Work request: Transcribe every line below exactly; no image goes into the output.

Data in this exercise:
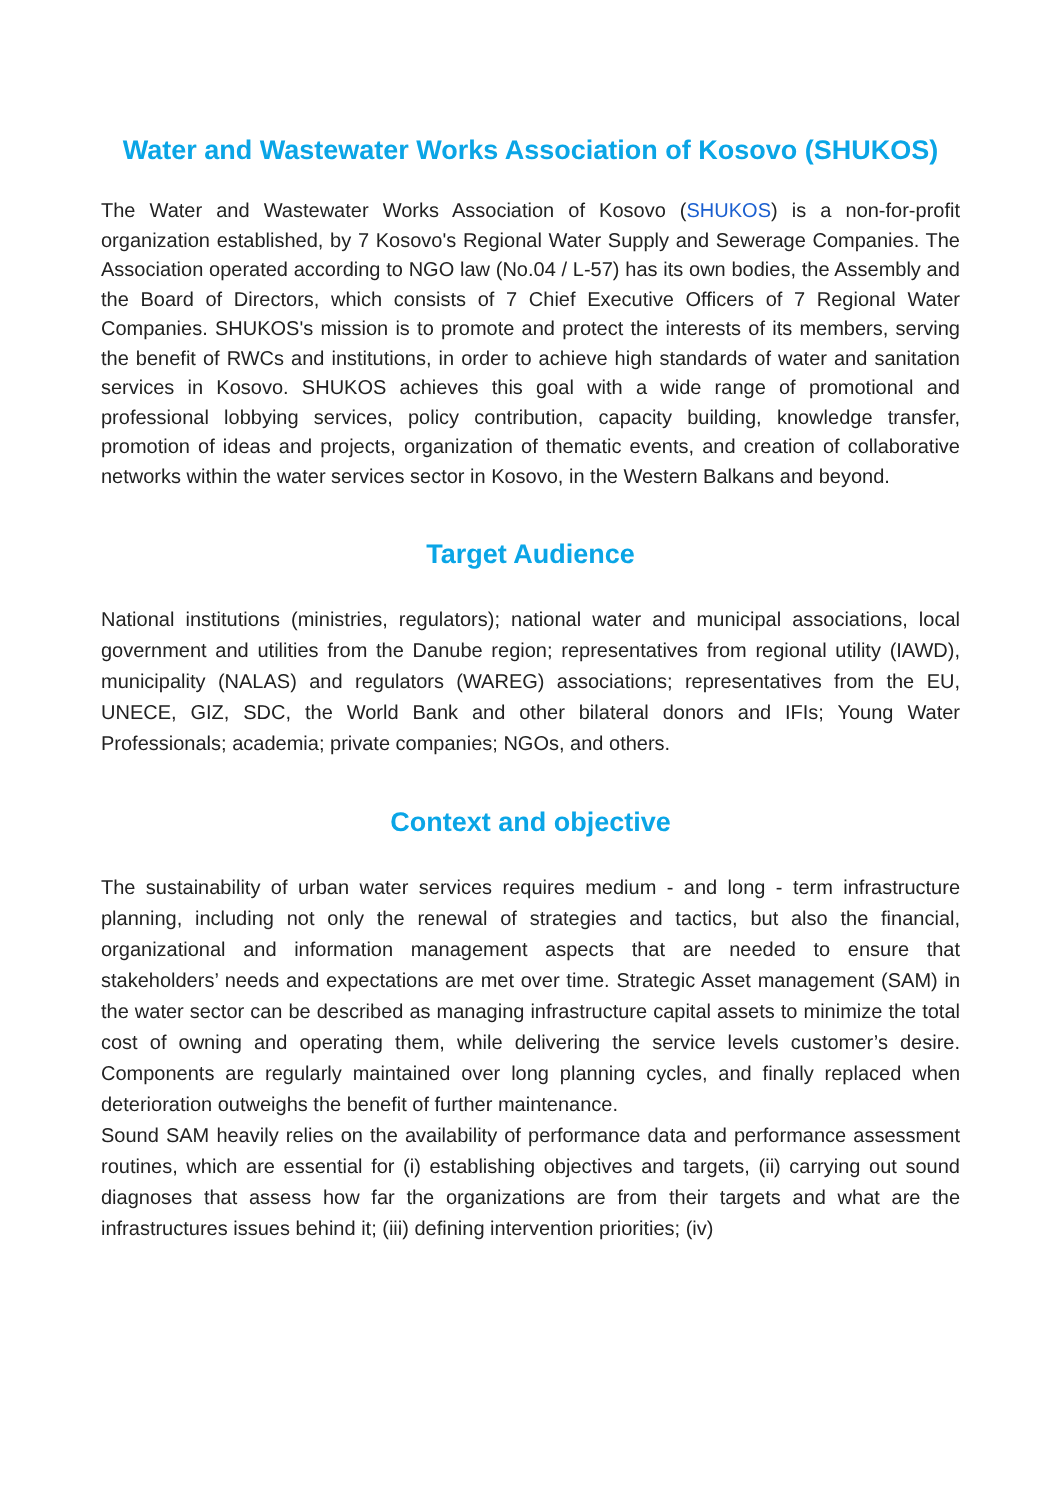Water and Wastewater Works Association of Kosovo (SHUKOS)
The Water and Wastewater Works Association of Kosovo (SHUKOS) is a non-for-profit organization established, by 7 Kosovo's Regional Water Supply and Sewerage Companies. The Association operated according to NGO law (No.04 / L-57) has its own bodies, the Assembly and the Board of Directors, which consists of 7 Chief Executive Officers of 7 Regional Water Companies. SHUKOS's mission is to promote and protect the interests of its members, serving the benefit of RWCs and institutions, in order to achieve high standards of water and sanitation services in Kosovo. SHUKOS achieves this goal with a wide range of promotional and professional lobbying services, policy contribution, capacity building, knowledge transfer, promotion of ideas and projects, organization of thematic events, and creation of collaborative networks within the water services sector in Kosovo, in the Western Balkans and beyond.
Target Audience
National institutions (ministries, regulators); national water and municipal associations, local government and utilities from the Danube region; representatives from regional utility (IAWD), municipality (NALAS) and regulators (WAREG) associations; representatives from the EU, UNECE, GIZ, SDC, the World Bank and other bilateral donors and IFIs; Young Water Professionals; academia; private companies; NGOs, and others.
Context and objective
The sustainability of urban water services requires medium ‐ and long ‐ term infrastructure planning, including not only the renewal of strategies and tactics, but also the financial, organizational and information management aspects that are needed to ensure that stakeholders’ needs and expectations are met over time. Strategic Asset management (SAM) in the water sector can be described as managing infrastructure capital assets to minimize the total cost of owning and operating them, while delivering the service levels customer’s desire. Components are regularly maintained over long planning cycles, and finally replaced when deterioration outweighs the benefit of further maintenance.
Sound SAM heavily relies on the availability of performance data and performance assessment routines, which are essential for (i) establishing objectives and targets, (ii) carrying out sound diagnoses that assess how far the organizations are from their targets and what are the infrastructures issues behind it; (iii) defining intervention priorities; (iv)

Task result:
Water and Wastewater Works Association of Kosovo (SHUKOS)
The Water and Wastewater Works Association of Kosovo (SHUKOS) is a non-for-profit organization established, by 7 Kosovo's Regional Water Supply and Sewerage Companies. The Association operated according to NGO law (No.04 / L-57) has its own bodies, the Assembly and the Board of Directors, which consists of 7 Chief Executive Officers of 7 Regional Water Companies. SHUKOS's mission is to promote and protect the interests of its members, serving the benefit of RWCs and institutions, in order to achieve high standards of water and sanitation services in Kosovo. SHUKOS achieves this goal with a wide range of promotional and professional lobbying services, policy contribution, capacity building, knowledge transfer, promotion of ideas and projects, organization of thematic events, and creation of collaborative networks within the water services sector in Kosovo, in the Western Balkans and beyond.
Target Audience
National institutions (ministries, regulators); national water and municipal associations, local government and utilities from the Danube region; representatives from regional utility (IAWD), municipality (NALAS) and regulators (WAREG) associations; representatives from the EU, UNECE, GIZ, SDC, the World Bank and other bilateral donors and IFIs; Young Water Professionals; academia; private companies; NGOs, and others.
Context and objective
The sustainability of urban water services requires medium ‐ and long ‐ term infrastructure planning, including not only the renewal of strategies and tactics, but also the financial, organizational and information management aspects that are needed to ensure that stakeholders’ needs and expectations are met over time. Strategic Asset management (SAM) in the water sector can be described as managing infrastructure capital assets to minimize the total cost of owning and operating them, while delivering the service levels customer’s desire. Components are regularly maintained over long planning cycles, and finally replaced when deterioration outweighs the benefit of further maintenance.
Sound SAM heavily relies on the availability of performance data and performance assessment routines, which are essential for (i) establishing objectives and targets, (ii) carrying out sound diagnoses that assess how far the organizations are from their targets and what are the infrastructures issues behind it; (iii) defining intervention priorities; (iv)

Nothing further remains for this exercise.